*Dataset*:
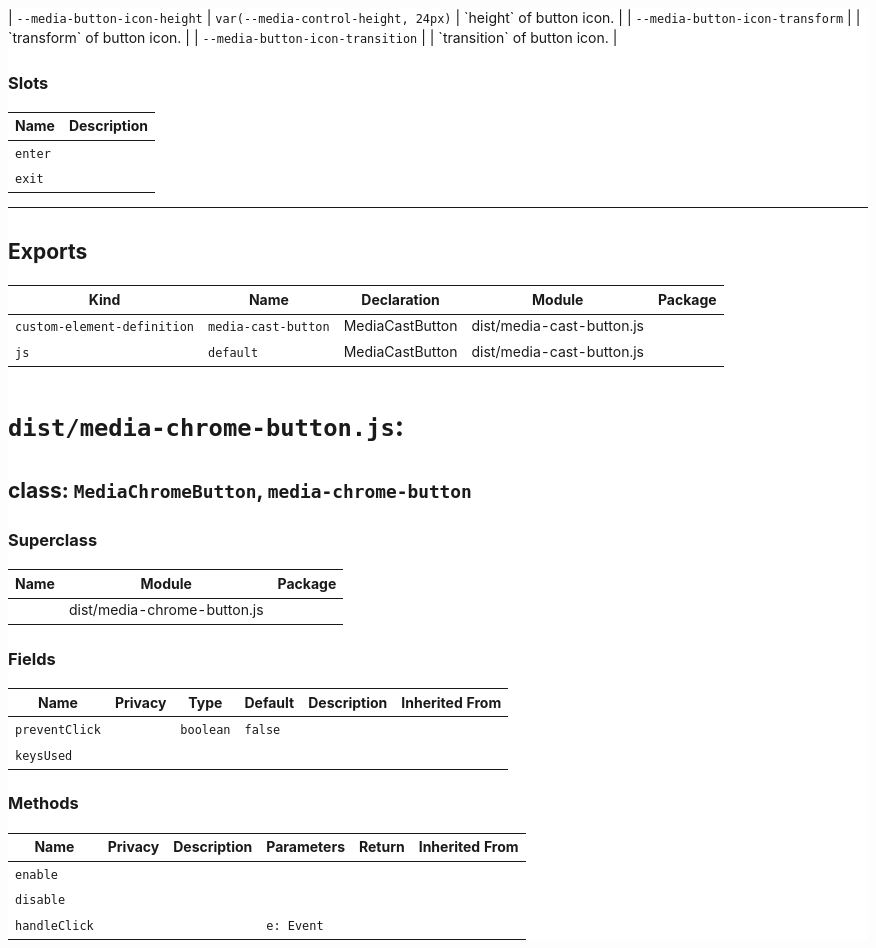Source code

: | `--media-button-icon-height`       | `var(--media-control-height, 24px)`                                                                                                                                                                               | \`height\` of button icon.             |
| `--media-button-icon-transform`    |                                                                                                                                                                                                                   | \`transform\` of button icon.          |
| `--media-button-icon-transition`   |                                                                                                                                                                                                                   | \`transition\` of button icon.         |

### Slots

| Name    | Description |
| ------- | ----------- |
| `enter` |             |
| `exit`  |             |

<hr/>

## Exports

| Kind                        | Name                | Declaration     | Module                    | Package |
| --------------------------- | ------------------- | --------------- | ------------------------- | ------- |
| `custom-element-definition` | `media-cast-button` | MediaCastButton | dist/media-cast-button.js |         |
| `js`                        | `default`           | MediaCastButton | dist/media-cast-button.js |         |

# `dist/media-chrome-button.js`:

## class: `MediaChromeButton`, `media-chrome-button`

### Superclass

| Name | Module                      | Package |
| ---- | --------------------------- | ------- |
|      | dist/media-chrome-button.js |         |

### Fields

| Name           | Privacy | Type      | Default | Description | Inherited From |
| -------------- | ------- | --------- | ------- | ----------- | -------------- |
| `preventClick` |         | `boolean` | `false` |             |                |
| `keysUsed`     |         |           |         |             |                |

### Methods

| Name          | Privacy | Description | Parameters | Return | Inherited From |
| ------------- | ------- | ----------- | ---------- | ------ | -------------- |
| `enable`      |         |             |            |        |                |
| `disable`     |         |             |            |        |                |
| `handleClick` |         |             | `e: Event` |        |                |
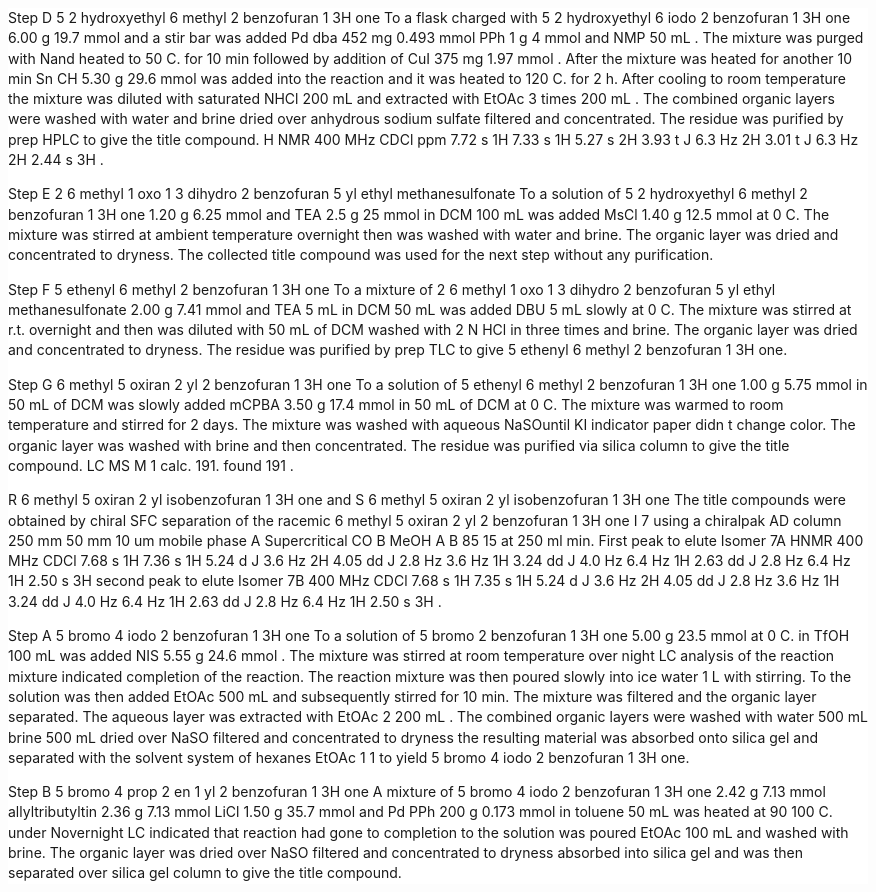 Step D 5 2 hydroxyethyl 6 methyl 2 benzofuran 1 3H one To a flask charged with 5 2 hydroxyethyl 6 iodo 2 benzofuran 1 3H one 6.00 g 19.7 mmol and a stir bar was added Pd dba 452 mg 0.493 mmol PPh 1 g 4 mmol and NMP 50 mL . The mixture was purged with Nand heated to 50 C. for 10 min followed by addition of CuI 375 mg 1.97 mmol . After the mixture was heated for another 10 min Sn CH 5.30 g 29.6 mmol was added into the reaction and it was heated to 120 C. for 2 h. After cooling to room temperature the mixture was diluted with saturated NHCl 200 mL and extracted with EtOAc 3 times 200 mL . The combined organic layers were washed with water and brine dried over anhydrous sodium sulfate filtered and concentrated. The residue was purified by prep HPLC to give the title compound. H NMR 400 MHz CDCl ppm 7.72 s 1H 7.33 s 1H 5.27 s 2H 3.93 t J 6.3 Hz 2H 3.01 t J 6.3 Hz 2H 2.44 s 3H .

Step E 2 6 methyl 1 oxo 1 3 dihydro 2 benzofuran 5 yl ethyl methanesulfonate To a solution of 5 2 hydroxyethyl 6 methyl 2 benzofuran 1 3H one 1.20 g 6.25 mmol and TEA 2.5 g 25 mmol in DCM 100 mL was added MsCl 1.40 g 12.5 mmol at 0 C. The mixture was stirred at ambient temperature overnight then was washed with water and brine. The organic layer was dried and concentrated to dryness. The collected title compound was used for the next step without any purification.

Step F 5 ethenyl 6 methyl 2 benzofuran 1 3H one To a mixture of 2 6 methyl 1 oxo 1 3 dihydro 2 benzofuran 5 yl ethyl methanesulfonate 2.00 g 7.41 mmol and TEA 5 mL in DCM 50 mL was added DBU 5 mL slowly at 0 C. The mixture was stirred at r.t. overnight and then was diluted with 50 mL of DCM washed with 2 N HCl in three times and brine. The organic layer was dried and concentrated to dryness. The residue was purified by prep TLC to give 5 ethenyl 6 methyl 2 benzofuran 1 3H one.

Step G 6 methyl 5 oxiran 2 yl 2 benzofuran 1 3H one To a solution of 5 ethenyl 6 methyl 2 benzofuran 1 3H one 1.00 g 5.75 mmol in 50 mL of DCM was slowly added mCPBA 3.50 g 17.4 mmol in 50 mL of DCM at 0 C. The mixture was warmed to room temperature and stirred for 2 days. The mixture was washed with aqueous NaSOuntil KI indicator paper didn t change color. The organic layer was washed with brine and then concentrated. The residue was purified via silica column to give the title compound. LC MS M 1 calc. 191. found 191 .

 R 6 methyl 5 oxiran 2 yl isobenzofuran 1 3H one and S 6 methyl 5 oxiran 2 yl isobenzofuran 1 3H one The title compounds were obtained by chiral SFC separation of the racemic 6 methyl 5 oxiran 2 yl 2 benzofuran 1 3H one I 7 using a chiralpak AD column 250 mm 50 mm 10 um mobile phase A Supercritical CO B MeOH A B 85 15 at 250 ml min. First peak to elute Isomer 7A HNMR 400 MHz CDCl 7.68 s 1H 7.36 s 1H 5.24 d J 3.6 Hz 2H 4.05 dd J 2.8 Hz 3.6 Hz 1H 3.24 dd J 4.0 Hz 6.4 Hz 1H 2.63 dd J 2.8 Hz 6.4 Hz 1H 2.50 s 3H second peak to elute Isomer 7B 400 MHz CDCl 7.68 s 1H 7.35 s 1H 5.24 d J 3.6 Hz 2H 4.05 dd J 2.8 Hz 3.6 Hz 1H 3.24 dd J 4.0 Hz 6.4 Hz 1H 2.63 dd J 2.8 Hz 6.4 Hz 1H 2.50 s 3H .

Step A 5 bromo 4 iodo 2 benzofuran 1 3H one To a solution of 5 bromo 2 benzofuran 1 3H one 5.00 g 23.5 mmol at 0 C. in TfOH 100 mL was added NIS 5.55 g 24.6 mmol . The mixture was stirred at room temperature over night LC analysis of the reaction mixture indicated completion of the reaction. The reaction mixture was then poured slowly into ice water 1 L with stirring. To the solution was then added EtOAc 500 mL and subsequently stirred for 10 min. The mixture was filtered and the organic layer separated. The aqueous layer was extracted with EtOAc 2 200 mL . The combined organic layers were washed with water 500 mL brine 500 mL dried over NaSO filtered and concentrated to dryness the resulting material was absorbed onto silica gel and separated with the solvent system of hexanes EtOAc 1 1 to yield 5 bromo 4 iodo 2 benzofuran 1 3H one.

Step B 5 bromo 4 prop 2 en 1 yl 2 benzofuran 1 3H one A mixture of 5 bromo 4 iodo 2 benzofuran 1 3H one 2.42 g 7.13 mmol allyltributyltin 2.36 g 7.13 mmol LiCl 1.50 g 35.7 mmol and Pd PPh 200 g 0.173 mmol in toluene 50 mL was heated at 90 100 C. under Novernight LC indicated that reaction had gone to completion to the solution was poured EtOAc 100 mL and washed with brine. The organic layer was dried over NaSO filtered and concentrated to dryness absorbed into silica gel and was then separated over silica gel column to give the title compound.
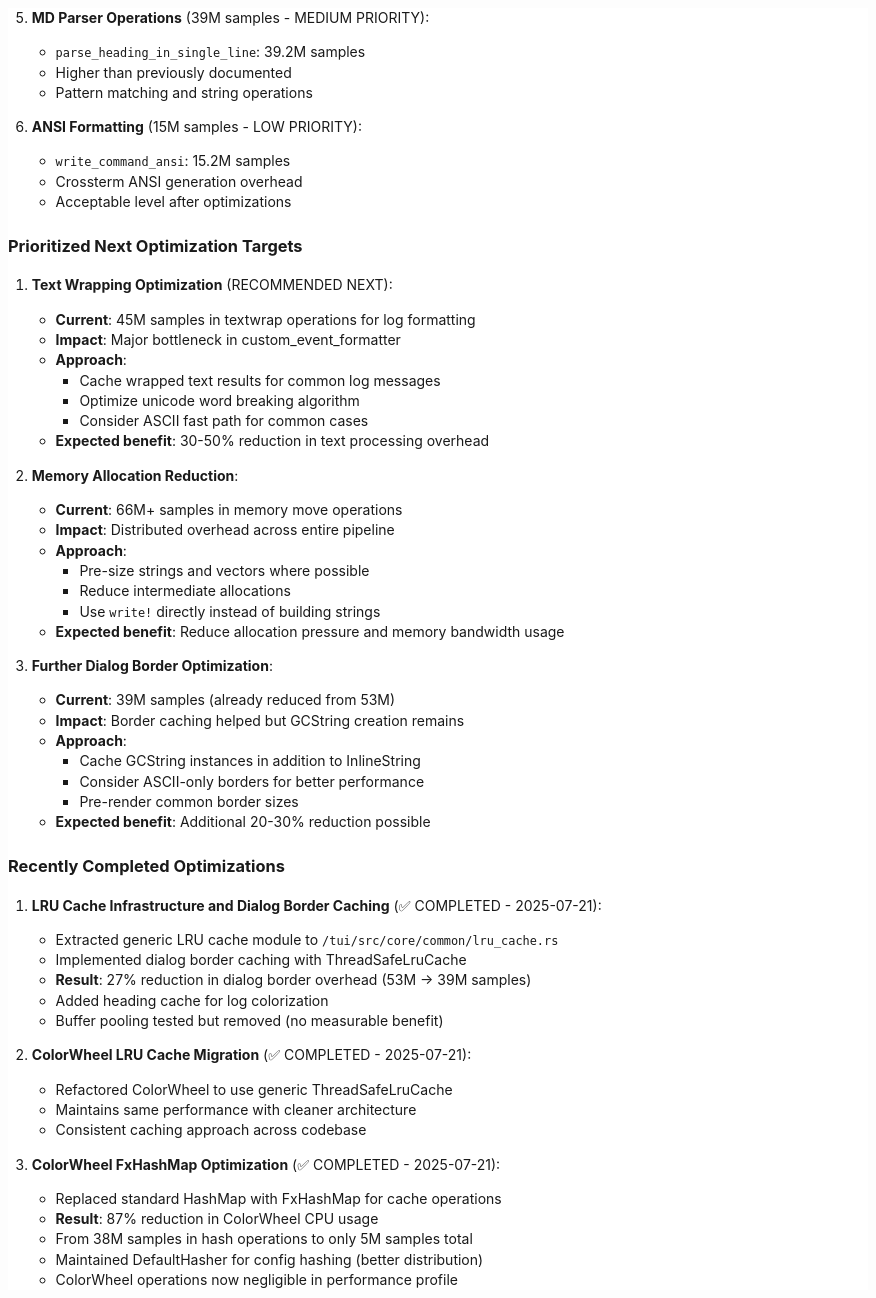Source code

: 5. **MD Parser Operations** (39M samples - MEDIUM PRIORITY):
   - `parse_heading_in_single_line`: 39.2M samples
   - Higher than previously documented
   - Pattern matching and string operations

6. **ANSI Formatting** (15M samples - LOW PRIORITY):
   - `write_command_ansi`: 15.2M samples
   - Crossterm ANSI generation overhead
   - Acceptable level after optimizations

### Prioritized Next Optimization Targets

1. **Text Wrapping Optimization** (RECOMMENDED NEXT):
   - **Current**: 45M samples in textwrap operations for log formatting
   - **Impact**: Major bottleneck in custom_event_formatter
   - **Approach**:
     - Cache wrapped text results for common log messages
     - Optimize unicode word breaking algorithm
     - Consider ASCII fast path for common cases
   - **Expected benefit**: 30-50% reduction in text processing overhead

2. **Memory Allocation Reduction**:
   - **Current**: 66M+ samples in memory move operations
   - **Impact**: Distributed overhead across entire pipeline
   - **Approach**:
     - Pre-size strings and vectors where possible
     - Reduce intermediate allocations
     - Use `write!` directly instead of building strings
   - **Expected benefit**: Reduce allocation pressure and memory bandwidth usage

3. **Further Dialog Border Optimization**:
   - **Current**: 39M samples (already reduced from 53M)
   - **Impact**: Border caching helped but GCString creation remains
   - **Approach**:
     - Cache GCString instances in addition to InlineString
     - Consider ASCII-only borders for better performance
     - Pre-render common border sizes
   - **Expected benefit**: Additional 20-30% reduction possible

### Recently Completed Optimizations

1. **LRU Cache Infrastructure and Dialog Border Caching** (✅ COMPLETED - 2025-07-21):
   - Extracted generic LRU cache module to `/tui/src/core/common/lru_cache.rs`
   - Implemented dialog border caching with ThreadSafeLruCache
   - **Result**: 27% reduction in dialog border overhead (53M → 39M samples)
   - Added heading cache for log colorization
   - Buffer pooling tested but removed (no measurable benefit)

2. **ColorWheel LRU Cache Migration** (✅ COMPLETED - 2025-07-21):
   - Refactored ColorWheel to use generic ThreadSafeLruCache
   - Maintains same performance with cleaner architecture
   - Consistent caching approach across codebase

3. **ColorWheel FxHashMap Optimization** (✅ COMPLETED - 2025-07-21):
   - Replaced standard HashMap with FxHashMap for cache operations
   - **Result**: 87% reduction in ColorWheel CPU usage
   - From 38M samples in hash operations to only 5M samples total
   - Maintained DefaultHasher for config hashing (better distribution)
   - ColorWheel operations now negligible in performance profile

*What the task asks*: Retype exactly the lines of the data above that fall between the line with "- Pattern matching and string operations" and the line with "- Optimize unicode", inclusive, and add nothing.

*Exercise answer*:
   - Pattern matching and string operations

6. **ANSI Formatting** (15M samples - LOW PRIORITY):
   - `write_command_ansi`: 15.2M samples
   - Crossterm ANSI generation overhead
   - Acceptable level after optimizations

### Prioritized Next Optimization Targets

1. **Text Wrapping Optimization** (RECOMMENDED NEXT):
   - **Current**: 45M samples in textwrap operations for log formatting
   - **Impact**: Major bottleneck in custom_event_formatter
   - **Approach**:
     - Cache wrapped text results for common log messages
     - Optimize unicode word breaking algorithm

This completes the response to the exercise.